Dataset entries:
******************************
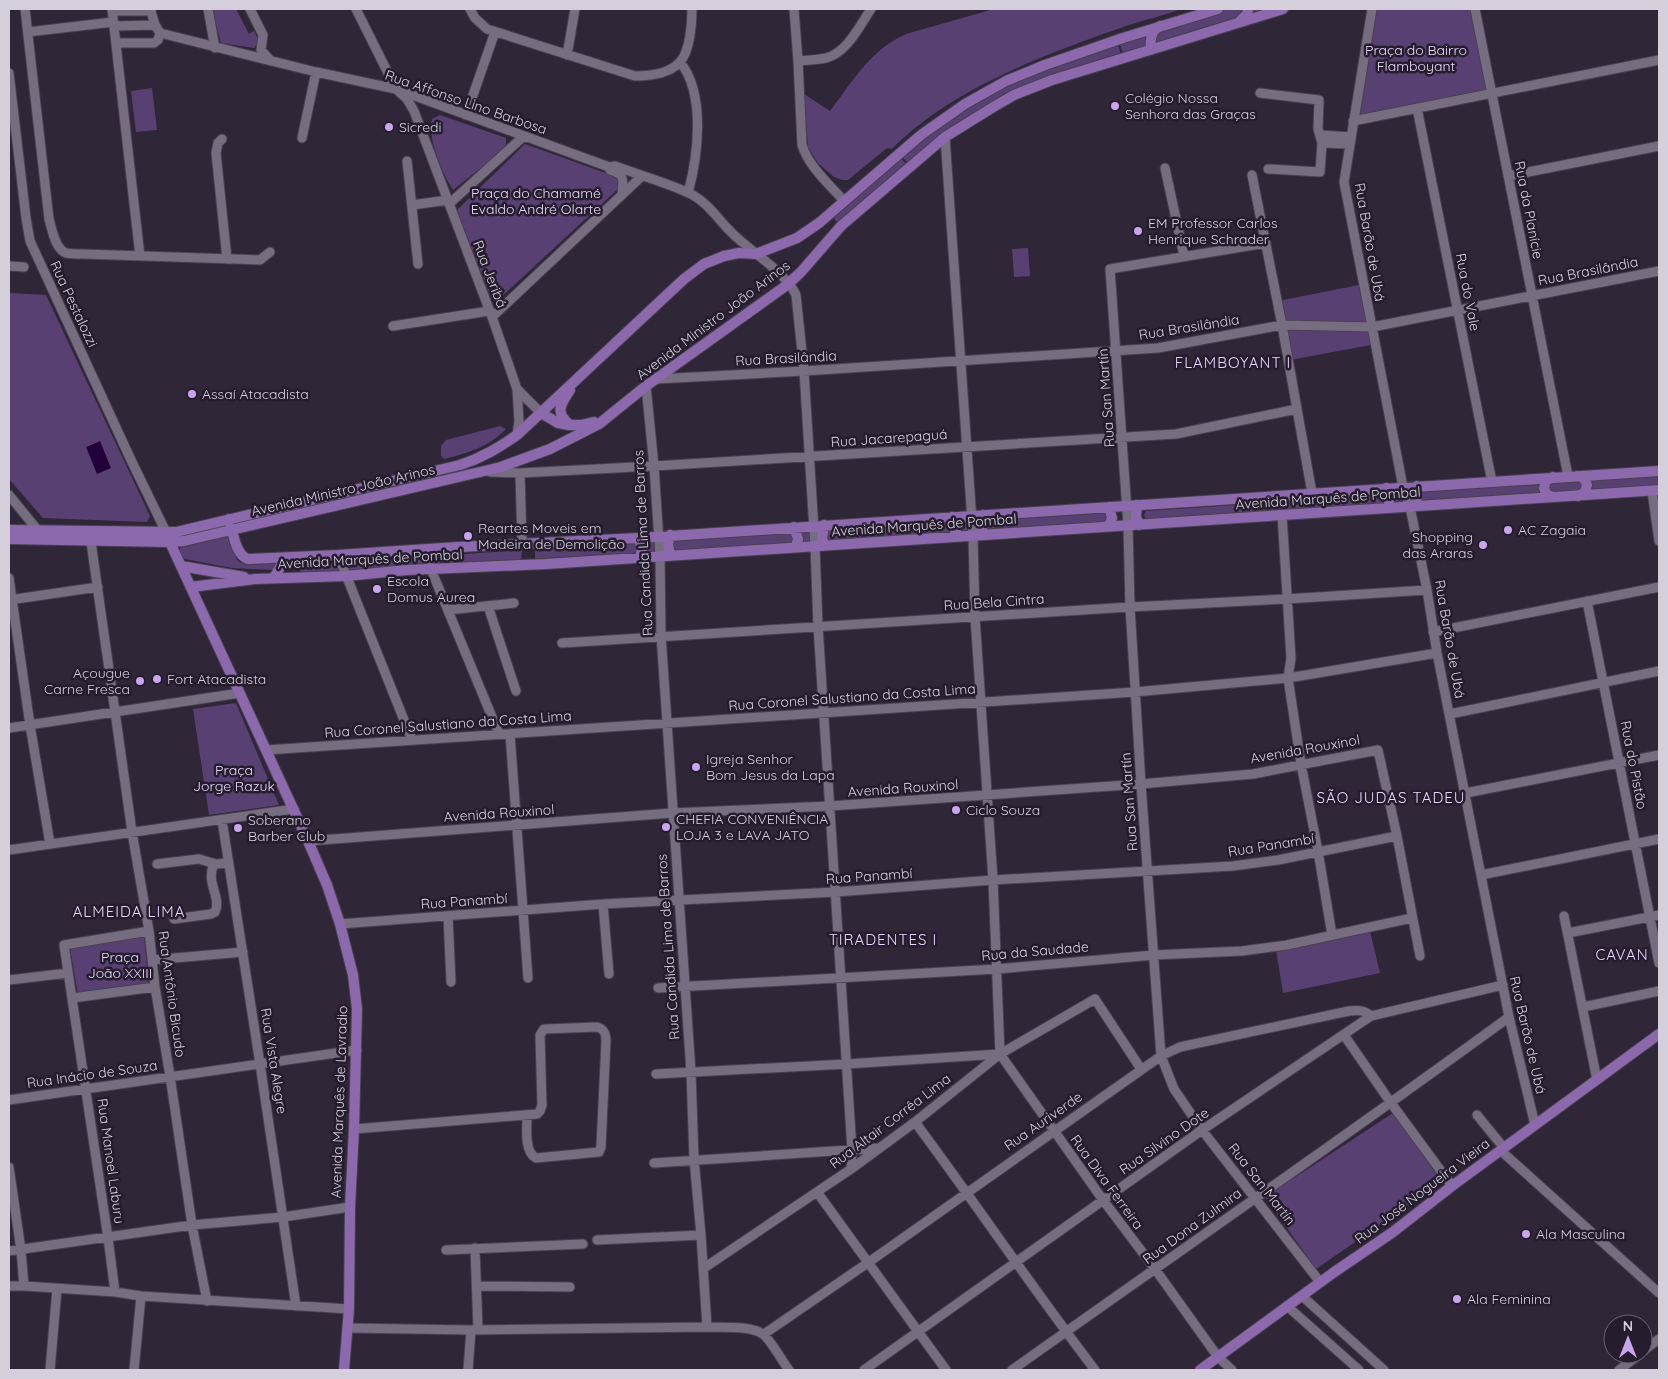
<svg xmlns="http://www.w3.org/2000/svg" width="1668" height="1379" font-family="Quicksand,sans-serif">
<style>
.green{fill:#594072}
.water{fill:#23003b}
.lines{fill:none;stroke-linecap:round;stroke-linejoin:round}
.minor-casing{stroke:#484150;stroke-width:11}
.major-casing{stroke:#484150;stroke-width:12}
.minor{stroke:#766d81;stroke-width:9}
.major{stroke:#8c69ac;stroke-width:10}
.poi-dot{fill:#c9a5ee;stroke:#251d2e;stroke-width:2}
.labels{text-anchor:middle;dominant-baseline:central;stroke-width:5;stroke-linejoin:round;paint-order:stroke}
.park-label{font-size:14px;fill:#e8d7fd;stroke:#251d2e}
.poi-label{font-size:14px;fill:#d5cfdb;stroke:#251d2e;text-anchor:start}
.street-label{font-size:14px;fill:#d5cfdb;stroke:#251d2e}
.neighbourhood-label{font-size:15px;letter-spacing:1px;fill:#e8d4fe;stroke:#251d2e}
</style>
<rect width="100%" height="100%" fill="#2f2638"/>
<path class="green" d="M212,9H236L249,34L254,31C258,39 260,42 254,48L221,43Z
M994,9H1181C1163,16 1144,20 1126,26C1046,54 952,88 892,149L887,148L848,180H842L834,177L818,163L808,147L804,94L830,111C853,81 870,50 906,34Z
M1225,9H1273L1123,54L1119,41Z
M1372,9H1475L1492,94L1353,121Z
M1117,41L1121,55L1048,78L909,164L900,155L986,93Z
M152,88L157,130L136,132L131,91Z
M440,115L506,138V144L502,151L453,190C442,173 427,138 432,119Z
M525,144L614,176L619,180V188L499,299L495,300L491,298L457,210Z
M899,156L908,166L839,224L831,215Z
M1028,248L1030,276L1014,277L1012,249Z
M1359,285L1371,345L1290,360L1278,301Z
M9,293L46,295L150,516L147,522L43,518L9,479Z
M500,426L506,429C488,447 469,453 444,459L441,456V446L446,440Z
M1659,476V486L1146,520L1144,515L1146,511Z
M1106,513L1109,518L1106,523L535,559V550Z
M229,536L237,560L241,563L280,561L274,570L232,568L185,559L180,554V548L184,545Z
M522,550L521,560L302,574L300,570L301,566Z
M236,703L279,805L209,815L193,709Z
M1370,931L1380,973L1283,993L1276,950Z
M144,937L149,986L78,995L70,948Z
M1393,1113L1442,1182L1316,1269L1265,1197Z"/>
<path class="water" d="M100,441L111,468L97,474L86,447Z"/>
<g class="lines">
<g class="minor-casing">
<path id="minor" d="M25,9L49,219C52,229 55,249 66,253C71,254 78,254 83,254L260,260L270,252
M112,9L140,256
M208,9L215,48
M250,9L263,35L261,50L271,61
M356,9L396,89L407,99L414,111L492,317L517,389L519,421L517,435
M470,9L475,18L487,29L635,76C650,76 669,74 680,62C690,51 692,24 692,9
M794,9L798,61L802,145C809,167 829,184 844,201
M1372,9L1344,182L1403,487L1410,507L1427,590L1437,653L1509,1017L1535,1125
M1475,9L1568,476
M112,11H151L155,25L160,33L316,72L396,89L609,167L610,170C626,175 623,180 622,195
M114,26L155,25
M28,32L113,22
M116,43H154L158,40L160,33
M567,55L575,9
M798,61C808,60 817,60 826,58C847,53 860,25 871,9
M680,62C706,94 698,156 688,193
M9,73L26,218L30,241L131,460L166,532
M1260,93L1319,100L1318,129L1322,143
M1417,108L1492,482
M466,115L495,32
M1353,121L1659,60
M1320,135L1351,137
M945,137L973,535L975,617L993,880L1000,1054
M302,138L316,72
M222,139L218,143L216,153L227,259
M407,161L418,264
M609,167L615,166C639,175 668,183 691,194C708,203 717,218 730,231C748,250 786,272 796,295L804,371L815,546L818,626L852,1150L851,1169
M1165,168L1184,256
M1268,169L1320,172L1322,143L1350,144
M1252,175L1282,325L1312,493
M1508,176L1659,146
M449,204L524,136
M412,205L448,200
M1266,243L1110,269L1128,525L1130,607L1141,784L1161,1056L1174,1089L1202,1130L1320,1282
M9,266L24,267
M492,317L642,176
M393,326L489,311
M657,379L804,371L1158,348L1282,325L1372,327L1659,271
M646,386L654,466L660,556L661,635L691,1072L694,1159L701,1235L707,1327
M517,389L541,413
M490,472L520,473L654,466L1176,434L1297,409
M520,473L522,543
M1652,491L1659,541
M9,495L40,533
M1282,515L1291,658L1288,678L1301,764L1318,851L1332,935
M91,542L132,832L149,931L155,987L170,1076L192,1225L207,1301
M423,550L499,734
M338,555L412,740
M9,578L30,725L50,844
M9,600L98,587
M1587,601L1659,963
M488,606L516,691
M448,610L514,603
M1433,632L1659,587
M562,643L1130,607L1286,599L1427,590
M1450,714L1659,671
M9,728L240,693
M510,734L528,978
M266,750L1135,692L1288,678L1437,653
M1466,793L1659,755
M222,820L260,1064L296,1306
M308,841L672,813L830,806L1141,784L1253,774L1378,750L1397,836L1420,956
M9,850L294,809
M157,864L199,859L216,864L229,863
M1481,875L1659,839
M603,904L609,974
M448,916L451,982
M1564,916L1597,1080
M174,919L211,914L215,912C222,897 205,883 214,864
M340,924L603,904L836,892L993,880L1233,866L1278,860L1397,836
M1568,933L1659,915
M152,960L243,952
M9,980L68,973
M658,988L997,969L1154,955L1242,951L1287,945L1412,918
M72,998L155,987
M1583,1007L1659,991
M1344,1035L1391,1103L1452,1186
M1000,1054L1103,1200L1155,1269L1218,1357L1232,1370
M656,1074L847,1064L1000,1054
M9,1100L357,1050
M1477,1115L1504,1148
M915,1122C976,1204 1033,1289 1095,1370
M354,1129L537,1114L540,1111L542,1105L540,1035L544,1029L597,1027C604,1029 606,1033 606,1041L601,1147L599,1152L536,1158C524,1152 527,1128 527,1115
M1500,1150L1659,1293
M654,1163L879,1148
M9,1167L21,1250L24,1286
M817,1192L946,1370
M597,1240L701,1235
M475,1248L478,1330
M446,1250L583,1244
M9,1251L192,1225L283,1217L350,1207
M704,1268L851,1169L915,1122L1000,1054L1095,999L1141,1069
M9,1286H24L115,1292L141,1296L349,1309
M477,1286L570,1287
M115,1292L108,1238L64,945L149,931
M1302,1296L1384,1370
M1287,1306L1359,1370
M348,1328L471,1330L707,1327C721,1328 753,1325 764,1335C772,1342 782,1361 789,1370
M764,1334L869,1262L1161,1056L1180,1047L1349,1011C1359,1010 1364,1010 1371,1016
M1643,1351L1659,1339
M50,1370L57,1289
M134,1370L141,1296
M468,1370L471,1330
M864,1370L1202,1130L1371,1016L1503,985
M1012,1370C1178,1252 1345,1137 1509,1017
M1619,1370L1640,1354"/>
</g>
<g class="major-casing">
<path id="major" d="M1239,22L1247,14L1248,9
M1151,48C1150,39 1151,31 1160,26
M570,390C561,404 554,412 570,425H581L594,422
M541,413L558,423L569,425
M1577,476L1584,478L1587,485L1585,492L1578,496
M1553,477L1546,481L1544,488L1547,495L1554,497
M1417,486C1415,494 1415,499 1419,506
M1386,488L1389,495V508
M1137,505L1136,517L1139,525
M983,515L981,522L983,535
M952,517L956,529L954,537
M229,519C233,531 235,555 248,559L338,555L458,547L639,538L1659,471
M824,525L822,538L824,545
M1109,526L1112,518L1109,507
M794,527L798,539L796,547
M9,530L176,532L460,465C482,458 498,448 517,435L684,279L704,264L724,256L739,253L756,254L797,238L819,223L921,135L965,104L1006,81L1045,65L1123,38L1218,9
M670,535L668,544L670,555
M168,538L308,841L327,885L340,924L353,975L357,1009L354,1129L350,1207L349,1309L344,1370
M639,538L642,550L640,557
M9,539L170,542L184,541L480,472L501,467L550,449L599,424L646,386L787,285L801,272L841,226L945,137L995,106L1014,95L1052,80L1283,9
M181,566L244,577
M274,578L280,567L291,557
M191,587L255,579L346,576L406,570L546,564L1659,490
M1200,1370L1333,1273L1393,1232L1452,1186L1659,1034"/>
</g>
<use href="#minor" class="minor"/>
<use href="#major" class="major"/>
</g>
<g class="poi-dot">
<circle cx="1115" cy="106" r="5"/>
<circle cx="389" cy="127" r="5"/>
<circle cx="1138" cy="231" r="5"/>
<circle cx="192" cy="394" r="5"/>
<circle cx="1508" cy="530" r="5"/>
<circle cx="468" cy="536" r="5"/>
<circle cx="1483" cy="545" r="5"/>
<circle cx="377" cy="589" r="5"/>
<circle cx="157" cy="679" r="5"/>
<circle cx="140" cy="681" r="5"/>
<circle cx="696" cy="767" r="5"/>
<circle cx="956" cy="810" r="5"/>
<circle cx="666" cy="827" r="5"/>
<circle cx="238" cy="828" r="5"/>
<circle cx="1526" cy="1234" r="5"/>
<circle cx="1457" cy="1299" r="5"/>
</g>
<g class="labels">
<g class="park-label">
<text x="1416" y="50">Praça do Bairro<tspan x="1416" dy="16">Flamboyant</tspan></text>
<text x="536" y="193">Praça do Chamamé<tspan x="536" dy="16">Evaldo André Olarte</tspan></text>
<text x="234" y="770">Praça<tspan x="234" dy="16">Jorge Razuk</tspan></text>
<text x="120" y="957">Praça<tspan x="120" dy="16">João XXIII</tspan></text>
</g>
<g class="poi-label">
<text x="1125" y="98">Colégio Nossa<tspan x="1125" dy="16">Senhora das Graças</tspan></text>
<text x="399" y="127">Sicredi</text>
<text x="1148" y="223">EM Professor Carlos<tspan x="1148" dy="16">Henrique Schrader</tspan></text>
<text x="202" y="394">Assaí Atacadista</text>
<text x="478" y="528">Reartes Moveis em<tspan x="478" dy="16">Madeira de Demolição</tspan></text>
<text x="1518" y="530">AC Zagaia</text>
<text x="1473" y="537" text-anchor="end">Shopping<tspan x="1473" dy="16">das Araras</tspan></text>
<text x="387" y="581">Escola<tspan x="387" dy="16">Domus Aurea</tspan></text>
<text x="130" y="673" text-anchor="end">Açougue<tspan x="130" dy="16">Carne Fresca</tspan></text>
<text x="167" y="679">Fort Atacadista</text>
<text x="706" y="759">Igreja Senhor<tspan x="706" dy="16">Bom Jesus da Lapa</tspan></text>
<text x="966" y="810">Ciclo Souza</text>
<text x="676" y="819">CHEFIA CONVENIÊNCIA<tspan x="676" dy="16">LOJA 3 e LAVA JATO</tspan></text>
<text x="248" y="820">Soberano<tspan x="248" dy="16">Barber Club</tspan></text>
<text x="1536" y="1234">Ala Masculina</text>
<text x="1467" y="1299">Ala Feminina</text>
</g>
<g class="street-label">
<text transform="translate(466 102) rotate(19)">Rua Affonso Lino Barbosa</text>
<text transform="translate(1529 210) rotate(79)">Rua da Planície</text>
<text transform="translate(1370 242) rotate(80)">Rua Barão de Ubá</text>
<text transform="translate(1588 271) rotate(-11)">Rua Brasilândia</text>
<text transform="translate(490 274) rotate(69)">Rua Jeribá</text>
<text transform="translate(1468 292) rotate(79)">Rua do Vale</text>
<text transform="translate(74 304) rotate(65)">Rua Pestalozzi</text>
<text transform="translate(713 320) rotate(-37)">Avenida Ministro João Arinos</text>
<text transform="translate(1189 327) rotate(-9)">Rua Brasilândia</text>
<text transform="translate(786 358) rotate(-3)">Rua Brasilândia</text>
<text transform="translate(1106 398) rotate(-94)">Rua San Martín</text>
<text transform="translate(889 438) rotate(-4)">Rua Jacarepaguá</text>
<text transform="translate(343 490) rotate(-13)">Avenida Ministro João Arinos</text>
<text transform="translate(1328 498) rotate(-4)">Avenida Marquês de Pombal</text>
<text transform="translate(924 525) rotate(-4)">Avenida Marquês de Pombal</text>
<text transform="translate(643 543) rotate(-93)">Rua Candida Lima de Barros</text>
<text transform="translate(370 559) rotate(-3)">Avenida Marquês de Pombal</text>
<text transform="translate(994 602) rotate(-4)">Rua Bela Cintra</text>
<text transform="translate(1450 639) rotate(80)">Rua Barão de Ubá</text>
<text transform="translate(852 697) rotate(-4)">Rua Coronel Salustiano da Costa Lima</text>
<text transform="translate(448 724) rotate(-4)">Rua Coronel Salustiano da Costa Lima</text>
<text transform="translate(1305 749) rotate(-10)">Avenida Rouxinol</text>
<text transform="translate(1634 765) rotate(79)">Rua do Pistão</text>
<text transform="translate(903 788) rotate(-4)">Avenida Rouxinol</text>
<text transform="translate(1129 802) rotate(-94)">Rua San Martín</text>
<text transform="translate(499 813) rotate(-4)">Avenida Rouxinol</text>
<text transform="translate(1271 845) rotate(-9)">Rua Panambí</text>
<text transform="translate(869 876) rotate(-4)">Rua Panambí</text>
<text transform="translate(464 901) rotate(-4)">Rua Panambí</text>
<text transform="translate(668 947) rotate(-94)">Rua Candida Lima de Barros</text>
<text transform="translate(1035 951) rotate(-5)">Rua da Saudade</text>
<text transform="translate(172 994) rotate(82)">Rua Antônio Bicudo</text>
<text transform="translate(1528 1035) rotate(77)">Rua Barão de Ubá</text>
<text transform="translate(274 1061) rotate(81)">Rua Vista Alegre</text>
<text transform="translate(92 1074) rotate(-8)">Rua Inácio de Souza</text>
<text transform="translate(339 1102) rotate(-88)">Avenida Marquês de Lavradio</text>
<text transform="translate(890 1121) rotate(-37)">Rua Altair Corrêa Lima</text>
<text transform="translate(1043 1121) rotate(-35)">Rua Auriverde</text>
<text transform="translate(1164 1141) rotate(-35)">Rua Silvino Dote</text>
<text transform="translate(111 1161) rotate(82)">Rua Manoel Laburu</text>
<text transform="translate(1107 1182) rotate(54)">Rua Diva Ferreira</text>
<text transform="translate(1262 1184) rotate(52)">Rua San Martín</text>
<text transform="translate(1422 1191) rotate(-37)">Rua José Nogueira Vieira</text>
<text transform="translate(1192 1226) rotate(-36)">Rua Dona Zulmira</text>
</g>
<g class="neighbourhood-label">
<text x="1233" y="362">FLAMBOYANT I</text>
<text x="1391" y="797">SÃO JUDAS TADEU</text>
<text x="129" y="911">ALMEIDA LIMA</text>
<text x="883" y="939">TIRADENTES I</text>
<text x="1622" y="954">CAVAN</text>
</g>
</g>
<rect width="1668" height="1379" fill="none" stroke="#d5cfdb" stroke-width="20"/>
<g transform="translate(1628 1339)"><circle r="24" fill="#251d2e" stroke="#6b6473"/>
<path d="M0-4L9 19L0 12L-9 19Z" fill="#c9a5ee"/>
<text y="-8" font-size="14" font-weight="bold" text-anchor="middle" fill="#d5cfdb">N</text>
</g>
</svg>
******************************
What you need to do: Nothing but the lines above from the one containing "M477,1286L570,1287" through the one containing "M639,538L642,550L640,557" should appear in the answer, each repeated exactly.

Solution to this problem:
M477,1286L570,1287
M115,1292L108,1238L64,945L149,931
M1302,1296L1384,1370
M1287,1306L1359,1370
M348,1328L471,1330L707,1327C721,1328 753,1325 764,1335C772,1342 782,1361 789,1370
M764,1334L869,1262L1161,1056L1180,1047L1349,1011C1359,1010 1364,1010 1371,1016
M1643,1351L1659,1339
M50,1370L57,1289
M134,1370L141,1296
M468,1370L471,1330
M864,1370L1202,1130L1371,1016L1503,985
M1012,1370C1178,1252 1345,1137 1509,1017
M1619,1370L1640,1354"/>
</g>
<g class="major-casing">
<path id="major" d="M1239,22L1247,14L1248,9
M1151,48C1150,39 1151,31 1160,26
M570,390C561,404 554,412 570,425H581L594,422
M541,413L558,423L569,425
M1577,476L1584,478L1587,485L1585,492L1578,496
M1553,477L1546,481L1544,488L1547,495L1554,497
M1417,486C1415,494 1415,499 1419,506
M1386,488L1389,495V508
M1137,505L1136,517L1139,525
M983,515L981,522L983,535
M952,517L956,529L954,537
M229,519C233,531 235,555 248,559L338,555L458,547L639,538L1659,471
M824,525L822,538L824,545
M1109,526L1112,518L1109,507
M794,527L798,539L796,547
M9,530L176,532L460,465C482,458 498,448 517,435L684,279L704,264L724,256L739,253L756,254L797,238L819,223L921,135L965,104L1006,81L1045,65L1123,38L1218,9
M670,535L668,544L670,555
M168,538L308,841L327,885L340,924L353,975L357,1009L354,1129L350,1207L349,1309L344,1370
M639,538L642,550L640,557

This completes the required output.